Snortblog

October 24, 2006

Sunrise, still saving daylight

Filed under: Being — snort @ 8:55 pm

This is a picture of the sunrise this morning over the little Colorado River in Austin, Texas, United States.

IMG_2288

You have to get up really early.

October 23, 2006

This American life podcasts

Filed under: Computers, Doing — snort @ 10:26 pm

I love This American Life (TAL). It’s a wonderful public radio show. In each episode, they have stories that revolve around a particular theme, like this week’s theme, entitled “fiasco”. I’ve had my eye on their website for several years. They’ve made their shows available in the Real Media format for as long as I’ve visited their site. Real Media is not exactly handy for listening to with an mp3 player, but by using audio capture software like Audacity, it wouldn’t be hard to convert shows into the mp3 format for happy unencumbered personal listening, though this probably isn’t what TAL intended. At long last, TAL added mp3 files to the site. Then somebody went to the trouble of repackaging links to mp3s on the TAL website as an RSS feed, thus making it easy for anybody with podcasting client software like iTunes or Juice to get it. Apparently, TAL wasn’t too happy about this; they apparently contacted the poor sod and asked him to take down the feed. However, TAL rose to the challenge.

This American Life has made a podcast feed available. It only has one show in it now, I hope they make more available at one time instead of making people work harder to get them. They also offer an option so you can donate to help pay for bandwidth. The next step would involve making bittorrent files available so we could donate bandwidth.

October 21, 2006

Fall planting –lettuce

Filed under: Doing, Garden — snort @ 8:39 am

I planted Kagraner Sommer butterhead lettuce and Red Sails leaf lettuce today.

October 19, 2006

Network solutions sucks

Filed under: Computers, Doing — snort @ 7:19 pm

If you need a hosting provider for your domain, by all means avoid Network Solutions.

  • Their website sucks. It’s bandwidth intensive and loads a ton of irrelevant marketing images that get in the way.
  • You can’t get to the administration panels on their website without getting a number of nag screens which attempt to sell you things you don’t need and usually don’t want.
  • They send numerous irrelevant emails to your whatever email address you may have been foolhardy enough to provide. Don’t let it happen to you. If you use Gmail, you can set up a website specific email address. You could also use a temporary email address.
  • In my experience, their technical support staff is not knowledgeable and can’t do common things like assigning new DNS servers without escalating to an engineer. I’ve had several phone calls get sucked into their black hole of technical support, never to be returned.

October 16, 2006

50k dead? Good methodology. 200k? Bad methodology.

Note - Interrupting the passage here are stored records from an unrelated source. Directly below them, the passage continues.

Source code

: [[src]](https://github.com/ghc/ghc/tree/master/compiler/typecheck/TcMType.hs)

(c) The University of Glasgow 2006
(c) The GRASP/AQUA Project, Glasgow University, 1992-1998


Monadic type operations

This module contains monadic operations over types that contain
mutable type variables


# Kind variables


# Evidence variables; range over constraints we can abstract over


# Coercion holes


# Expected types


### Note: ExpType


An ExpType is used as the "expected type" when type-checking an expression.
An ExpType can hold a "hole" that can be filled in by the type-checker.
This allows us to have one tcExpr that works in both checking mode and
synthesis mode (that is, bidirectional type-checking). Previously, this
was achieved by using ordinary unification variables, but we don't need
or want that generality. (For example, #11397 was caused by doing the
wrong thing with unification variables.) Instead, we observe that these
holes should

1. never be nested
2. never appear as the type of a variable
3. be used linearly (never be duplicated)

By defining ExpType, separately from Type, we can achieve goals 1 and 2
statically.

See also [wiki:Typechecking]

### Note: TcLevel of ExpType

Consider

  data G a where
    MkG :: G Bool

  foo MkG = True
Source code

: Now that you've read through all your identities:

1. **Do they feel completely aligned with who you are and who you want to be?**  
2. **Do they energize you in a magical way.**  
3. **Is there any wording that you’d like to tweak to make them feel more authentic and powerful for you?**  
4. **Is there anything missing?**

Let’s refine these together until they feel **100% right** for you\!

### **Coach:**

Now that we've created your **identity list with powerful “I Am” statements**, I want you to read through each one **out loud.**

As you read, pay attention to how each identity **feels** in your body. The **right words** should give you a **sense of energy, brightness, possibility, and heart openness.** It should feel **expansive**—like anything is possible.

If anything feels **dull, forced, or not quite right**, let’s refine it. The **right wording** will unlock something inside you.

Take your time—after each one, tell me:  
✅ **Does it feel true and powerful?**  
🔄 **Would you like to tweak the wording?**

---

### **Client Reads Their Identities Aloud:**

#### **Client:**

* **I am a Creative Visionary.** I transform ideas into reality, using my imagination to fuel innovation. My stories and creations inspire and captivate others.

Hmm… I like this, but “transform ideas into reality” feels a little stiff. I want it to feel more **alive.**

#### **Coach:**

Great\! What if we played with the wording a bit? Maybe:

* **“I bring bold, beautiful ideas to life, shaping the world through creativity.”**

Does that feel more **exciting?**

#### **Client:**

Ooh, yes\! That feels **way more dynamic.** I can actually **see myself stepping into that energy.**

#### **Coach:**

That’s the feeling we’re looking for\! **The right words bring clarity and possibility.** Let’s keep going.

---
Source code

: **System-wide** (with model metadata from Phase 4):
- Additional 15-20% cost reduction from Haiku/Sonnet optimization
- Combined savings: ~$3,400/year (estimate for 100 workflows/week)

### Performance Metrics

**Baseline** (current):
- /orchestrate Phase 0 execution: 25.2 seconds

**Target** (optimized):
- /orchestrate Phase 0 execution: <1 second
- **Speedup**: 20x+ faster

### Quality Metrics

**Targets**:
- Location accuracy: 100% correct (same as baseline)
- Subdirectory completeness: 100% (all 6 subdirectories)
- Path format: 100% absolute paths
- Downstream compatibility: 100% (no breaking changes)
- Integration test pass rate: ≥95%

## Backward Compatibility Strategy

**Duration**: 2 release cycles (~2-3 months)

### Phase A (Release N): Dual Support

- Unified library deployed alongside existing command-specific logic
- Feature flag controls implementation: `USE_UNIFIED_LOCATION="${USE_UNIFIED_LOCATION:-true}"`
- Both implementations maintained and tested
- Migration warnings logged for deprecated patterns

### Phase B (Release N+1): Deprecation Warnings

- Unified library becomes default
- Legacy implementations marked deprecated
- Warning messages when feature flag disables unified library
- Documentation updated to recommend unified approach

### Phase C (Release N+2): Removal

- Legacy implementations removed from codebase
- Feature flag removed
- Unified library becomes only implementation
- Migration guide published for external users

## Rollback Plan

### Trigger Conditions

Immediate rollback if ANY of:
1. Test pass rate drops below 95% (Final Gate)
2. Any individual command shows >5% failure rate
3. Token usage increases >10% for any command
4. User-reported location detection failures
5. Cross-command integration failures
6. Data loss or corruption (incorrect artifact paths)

Filed under: Doing, Politics — snort @ 7:23 pm

If this is right, then this means that any body count cited to justify the invasion of Iraq in order to overthrow Sadamm Hussein is now moot. But what’s a couple hundred thousand dead between former allies?

October 9, 2006

Podcasts and transcripts

Filed under: Computers, Doing — snort @ 6:03 pm

I was doing some research and realized that most podcasts feeds aren’t very accessible. Accessibility, in this context, requires that the same information should be present in multiple formats, so, for example, people with hearing impairments have the option of reading transcripts of what people say in an audio file. The specification for RSS 2.0 allows for one enclosure per item, an item being the podcast, and the enclosure being an mp3 file, in this case. There’s really no place to put a transcript as a supplemental file. A work around is to include a link to it in the encoded description. However, the media RSS module extends RSS 2.0 to allow for more stuff per item, e.g. transcripts. Google video uses the media RSS module in one of their RSS feeds, but it doesn’t appear to have been widely adopted by other podcasters. Wordpress doesn’t use it, and the PodPress extension doesn’t appear to use it either. Security Now’s podcast feed doesn’t use it but their main page includes regular old links to transcripts. The ideal would be to transform a dynamically-generated RSS feed into multiple formats (e.g. html, pdf) using XSL automatically so you could have just one source. Until more work is done, the alternative appears to be hand coding in links to transcripts in order to make them accessible. If the media RSS module was implemented, a person with hearing loss could theoretically use an RSS reader to just fetch the transcripts of individual episodes, and disregard the mp3 enclosure altogether.

October 3, 2006

Share bike routes

Filed under: Bicycling, Doing — snort @ 9:29 pm

There’s a nice site that uses a Google maps mashup for sharing bike routes from all over the world, it’s www.bikely.com. Check it out!